The Act seeks to establish the right of individuals in South Africa to expect a level of privacy and control when it comes to their own personal information. It also protects juristic persons, meaning the information relating to a company or close corporation.
The Act does not stop organizations from processing personal data in the normal course of business. It does, however, place obligations on the organization relating to measures it must take to safeguard personal information and to restrict processing that is outside of the purpose for which the data was supplied.
In summary, the Act forces companies that process (collect, store or share) information about data subjects (individuals or companies) to ensure they do so in a way that protects the privacy and security of that information. It also gives the data subject more control through the right to submit a query about how their personal information is used by an organization and have that query resolved.
POPI Act (POPIA) vs GDPR: Similarities and differences
For organizations that are already compliant with the EU’s General Data Protection Regulation, the good news is that the GDPR and POPIA are simply different flavors of data protection laws. The POPI Act is closely aligned to the original version of the GDPR, albeit with some differences, such as in the following definitions:
|The party who decides the purpose and the means of processing a data subject’s personal information
|A party that processes personal information on the instructions of the controlling entity
|Organizations to appoint a responsible person
|Data Protection Officer (law requires an appointed DPO in both Controller and Processor)
|Information Officer (law requires an appointed officer only in Responsible Party)
|Definition of data subject
|Both living natural persons and existing juristic persons
|European Economic Area
The principles and intentions of the two regulations are similar:
- Keep personal information safe
- Know what to do when there’s a data breach
- Appoint people that hold responsibility for data privacy
- Only process data for the purpose for which it was originally provided
However, it’s important to note the differences in some obligations, such as the entities that are answerable under the regulations:
- GDPR says “The controller and the processor shall implement appropriate technical and organizational measures to ensure a level of security appropriate to the risks represented by the processing and the nature of the personal data to be protected”.
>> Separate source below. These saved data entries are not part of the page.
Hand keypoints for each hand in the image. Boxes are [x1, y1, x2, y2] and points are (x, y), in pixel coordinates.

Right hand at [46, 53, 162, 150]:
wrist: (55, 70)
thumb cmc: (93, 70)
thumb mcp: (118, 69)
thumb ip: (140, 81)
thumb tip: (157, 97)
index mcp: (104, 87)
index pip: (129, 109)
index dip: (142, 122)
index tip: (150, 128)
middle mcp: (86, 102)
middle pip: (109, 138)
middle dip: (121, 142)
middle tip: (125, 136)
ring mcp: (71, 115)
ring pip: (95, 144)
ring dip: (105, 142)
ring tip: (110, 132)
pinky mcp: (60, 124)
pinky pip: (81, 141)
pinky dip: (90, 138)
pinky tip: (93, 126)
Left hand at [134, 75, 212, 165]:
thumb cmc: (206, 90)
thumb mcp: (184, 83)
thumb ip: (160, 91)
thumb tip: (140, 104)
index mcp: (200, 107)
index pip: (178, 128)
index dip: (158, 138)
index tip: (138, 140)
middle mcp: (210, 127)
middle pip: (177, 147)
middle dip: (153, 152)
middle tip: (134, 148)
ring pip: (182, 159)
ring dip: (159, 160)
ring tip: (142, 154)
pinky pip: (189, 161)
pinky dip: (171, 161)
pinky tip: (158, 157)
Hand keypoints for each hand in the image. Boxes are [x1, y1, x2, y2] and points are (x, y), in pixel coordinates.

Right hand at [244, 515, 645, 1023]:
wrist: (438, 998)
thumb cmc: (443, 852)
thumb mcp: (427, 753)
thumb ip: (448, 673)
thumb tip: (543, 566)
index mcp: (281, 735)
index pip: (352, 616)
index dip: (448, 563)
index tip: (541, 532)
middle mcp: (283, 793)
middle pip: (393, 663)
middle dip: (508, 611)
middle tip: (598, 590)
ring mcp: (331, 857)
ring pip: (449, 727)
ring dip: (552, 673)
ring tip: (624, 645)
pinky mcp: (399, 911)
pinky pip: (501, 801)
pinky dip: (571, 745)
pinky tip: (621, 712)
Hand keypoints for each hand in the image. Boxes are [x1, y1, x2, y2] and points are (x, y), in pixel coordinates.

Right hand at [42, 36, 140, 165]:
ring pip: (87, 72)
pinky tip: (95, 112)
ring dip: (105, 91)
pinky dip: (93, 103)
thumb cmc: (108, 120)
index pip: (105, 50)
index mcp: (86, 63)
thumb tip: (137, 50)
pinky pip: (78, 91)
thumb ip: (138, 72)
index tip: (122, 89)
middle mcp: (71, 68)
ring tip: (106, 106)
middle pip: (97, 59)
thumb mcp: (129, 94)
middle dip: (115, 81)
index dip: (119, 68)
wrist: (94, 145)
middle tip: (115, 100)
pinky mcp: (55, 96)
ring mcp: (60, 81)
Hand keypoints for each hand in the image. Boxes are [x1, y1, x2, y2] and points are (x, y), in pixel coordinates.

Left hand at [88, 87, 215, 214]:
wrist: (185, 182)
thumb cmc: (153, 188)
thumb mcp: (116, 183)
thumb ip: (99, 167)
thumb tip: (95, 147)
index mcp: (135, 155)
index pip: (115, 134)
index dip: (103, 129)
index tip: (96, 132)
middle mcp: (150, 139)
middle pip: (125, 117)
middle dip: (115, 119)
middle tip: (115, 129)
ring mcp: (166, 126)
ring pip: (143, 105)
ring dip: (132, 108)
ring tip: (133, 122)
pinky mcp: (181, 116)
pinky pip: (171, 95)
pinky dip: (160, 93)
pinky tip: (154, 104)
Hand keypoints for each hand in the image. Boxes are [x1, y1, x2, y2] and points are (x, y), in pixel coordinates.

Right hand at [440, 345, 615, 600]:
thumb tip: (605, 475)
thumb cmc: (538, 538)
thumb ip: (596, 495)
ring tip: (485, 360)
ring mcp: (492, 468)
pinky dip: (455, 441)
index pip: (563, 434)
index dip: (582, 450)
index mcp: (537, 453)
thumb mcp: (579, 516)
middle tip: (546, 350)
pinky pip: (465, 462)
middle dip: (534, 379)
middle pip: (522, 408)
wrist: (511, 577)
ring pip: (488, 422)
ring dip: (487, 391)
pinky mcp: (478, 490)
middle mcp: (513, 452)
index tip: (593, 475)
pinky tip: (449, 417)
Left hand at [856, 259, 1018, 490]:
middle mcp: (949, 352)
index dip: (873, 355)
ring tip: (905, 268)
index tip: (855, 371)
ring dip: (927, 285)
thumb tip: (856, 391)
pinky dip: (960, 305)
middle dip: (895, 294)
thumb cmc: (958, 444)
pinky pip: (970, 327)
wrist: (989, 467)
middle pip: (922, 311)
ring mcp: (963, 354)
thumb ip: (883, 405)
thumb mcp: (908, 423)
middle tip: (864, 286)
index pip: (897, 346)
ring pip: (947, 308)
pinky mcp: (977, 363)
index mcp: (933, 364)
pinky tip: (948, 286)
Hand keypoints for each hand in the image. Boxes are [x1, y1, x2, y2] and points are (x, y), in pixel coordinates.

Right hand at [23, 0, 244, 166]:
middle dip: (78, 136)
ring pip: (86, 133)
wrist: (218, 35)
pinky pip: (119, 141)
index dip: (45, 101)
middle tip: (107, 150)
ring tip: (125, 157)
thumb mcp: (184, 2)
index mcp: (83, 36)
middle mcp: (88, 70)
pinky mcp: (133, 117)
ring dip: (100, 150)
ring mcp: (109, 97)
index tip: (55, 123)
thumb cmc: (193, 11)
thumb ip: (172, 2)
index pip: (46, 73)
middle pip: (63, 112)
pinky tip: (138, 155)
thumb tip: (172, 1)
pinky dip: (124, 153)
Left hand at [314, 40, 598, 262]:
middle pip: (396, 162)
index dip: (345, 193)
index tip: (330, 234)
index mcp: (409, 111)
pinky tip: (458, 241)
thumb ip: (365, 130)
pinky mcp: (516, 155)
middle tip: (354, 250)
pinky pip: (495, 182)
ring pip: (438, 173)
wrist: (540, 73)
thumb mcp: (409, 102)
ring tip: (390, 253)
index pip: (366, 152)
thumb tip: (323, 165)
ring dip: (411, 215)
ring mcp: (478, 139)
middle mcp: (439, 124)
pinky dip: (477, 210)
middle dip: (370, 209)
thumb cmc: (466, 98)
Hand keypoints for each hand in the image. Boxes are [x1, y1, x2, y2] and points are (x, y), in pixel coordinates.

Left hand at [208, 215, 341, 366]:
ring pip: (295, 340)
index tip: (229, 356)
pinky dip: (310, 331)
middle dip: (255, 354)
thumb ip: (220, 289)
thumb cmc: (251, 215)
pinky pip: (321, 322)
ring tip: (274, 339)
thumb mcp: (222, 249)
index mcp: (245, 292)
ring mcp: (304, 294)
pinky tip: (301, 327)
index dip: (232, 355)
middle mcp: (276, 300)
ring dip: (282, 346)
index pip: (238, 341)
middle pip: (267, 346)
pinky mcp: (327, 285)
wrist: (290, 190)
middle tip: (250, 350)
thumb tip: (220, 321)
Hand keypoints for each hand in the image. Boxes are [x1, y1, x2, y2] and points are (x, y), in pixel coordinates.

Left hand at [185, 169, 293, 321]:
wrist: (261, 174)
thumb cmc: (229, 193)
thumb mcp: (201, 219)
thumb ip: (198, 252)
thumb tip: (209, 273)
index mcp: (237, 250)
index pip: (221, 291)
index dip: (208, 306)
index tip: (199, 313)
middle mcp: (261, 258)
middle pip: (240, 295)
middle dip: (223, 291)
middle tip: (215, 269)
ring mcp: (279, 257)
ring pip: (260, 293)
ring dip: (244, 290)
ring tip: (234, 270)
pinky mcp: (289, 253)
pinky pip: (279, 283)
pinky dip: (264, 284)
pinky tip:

- POPIA says “A responsible party must secure the integrity and confidentiality of personal information in its possession or under its control by taking appropriate, reasonable technical and organizational measures”.
The primary difference in the above is that GDPR places obligations on both the controller AND processor, while the POPI Act only places obligations on the responsible party, and leaves the obligations of the operator to be decided between the parties.
What GDPR compliant SA companies need to know
Even if a company is GDPR compliant, it doesn’t mean that it automatically complies with the POPI Act. Certain POPI Act obligations will require amendments to policies and procedures, such as:
- The GDPR only protects individuals, whereas the POPI Act also protects the information of juristic persons (companies or other legal entities)
- The EU regulator can impose fines under GDPR, whereas the SA regulator can impose fines AND jail sentences on guilty parties, which increases the personal risk of company directors and officers
- GDPR requires only certain companies to appoint a DPO, whereas the POPI Act requires that every organization has an information officer
On the plus side, a company that is GDPR compliant will have developed and implemented many policies and procedures that are not mandatory under the POPI Act, but that remain best practice for any organization that processes protected information. For example, conducting data protection assessments and allowing audits/inspections are a requirement under GDPR, but not under the POPI Act. Having said that, an organization will battle to take appropriate and reasonable technical measures to protect data if they do not routinely conduct data protection assessments.